На Моховой, едва завидев здание университета, Никодим вышел; местное начальство, из года в год соревнуясь то ли со своими предшественниками, то ли с самим собой, красило комплекс зданий во всё более ядовитый цвет: начали с обычного вощаного, потом перешли к цвету лавальер, потом — к яичному желтку, — сейчас же, как заметил Никодим, они вновь были перекрашены в особенно яркий оттенок с добавкой рыжины. Впрочем, вопреки колористическому напору недвижимости, швейцар, напротив, оставался совершенно традиционным и даже старорежимным: с усилием распахнув перед посетителем дверь и с охотой приняв двугривенный в бездонную свою лапу, он уже безвозмездно указал на кабинет профессора Покойного, прибавив, что тот до сих пор на месте. Никодим споро взбежал по лестнице, опоясывающей полукруг вокруг пустого места (как будто собирались здесь поставить крупную статую, но из-за чего-то помедлили), и пошел по коридору; из-за двери с табличкой «Лаборатория фольклора» доносился томный женский голос, отчетливо выпевавший: «Ох дед, ты мой дед!

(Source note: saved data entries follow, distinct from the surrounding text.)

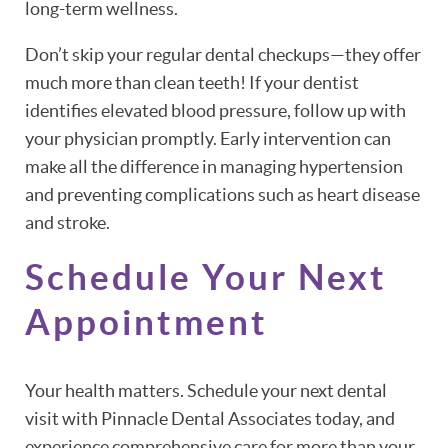
long-term wellness.
Don’t skip your regular dental checkups—they offer
much more than clean teeth! If your dentist
identifies elevated blood pressure, follow up with
your physician promptly. Early intervention can
make all the difference in managing hypertension
and preventing complications such as heart disease
and stroke.
Schedule Your Next
Appointment
Your health matters. Schedule your next dental
visit with Pinnacle Dental Associates today, and
experience comprehensive care for more than your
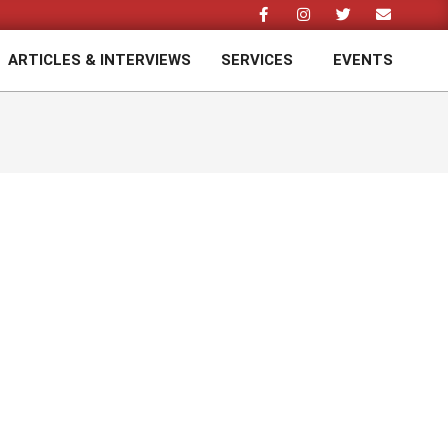
ARTICLES & INTERVIEWS
SERVICES
EVENTS
Prim
Navi
Men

Ты не знаешь моих бед! Захотелося морковки, в огороде какой нет!» Никодим покачал головой и ускорил шаг: искомая дверь — массивная, филенчатая — была шестой слева. За дверью пискнуло: там обнаружилась миниатюрная секретарша — светловолосая, красногубая, бледнолицая, приводившая даже на память полузабытое тургеневское слово «белесоватая», она была одета во что-то белое кружевное — и взглянула на Никодима с непонятным облегчением, как будто ожидала увидеть вместо него кого-то гораздо более зловещего.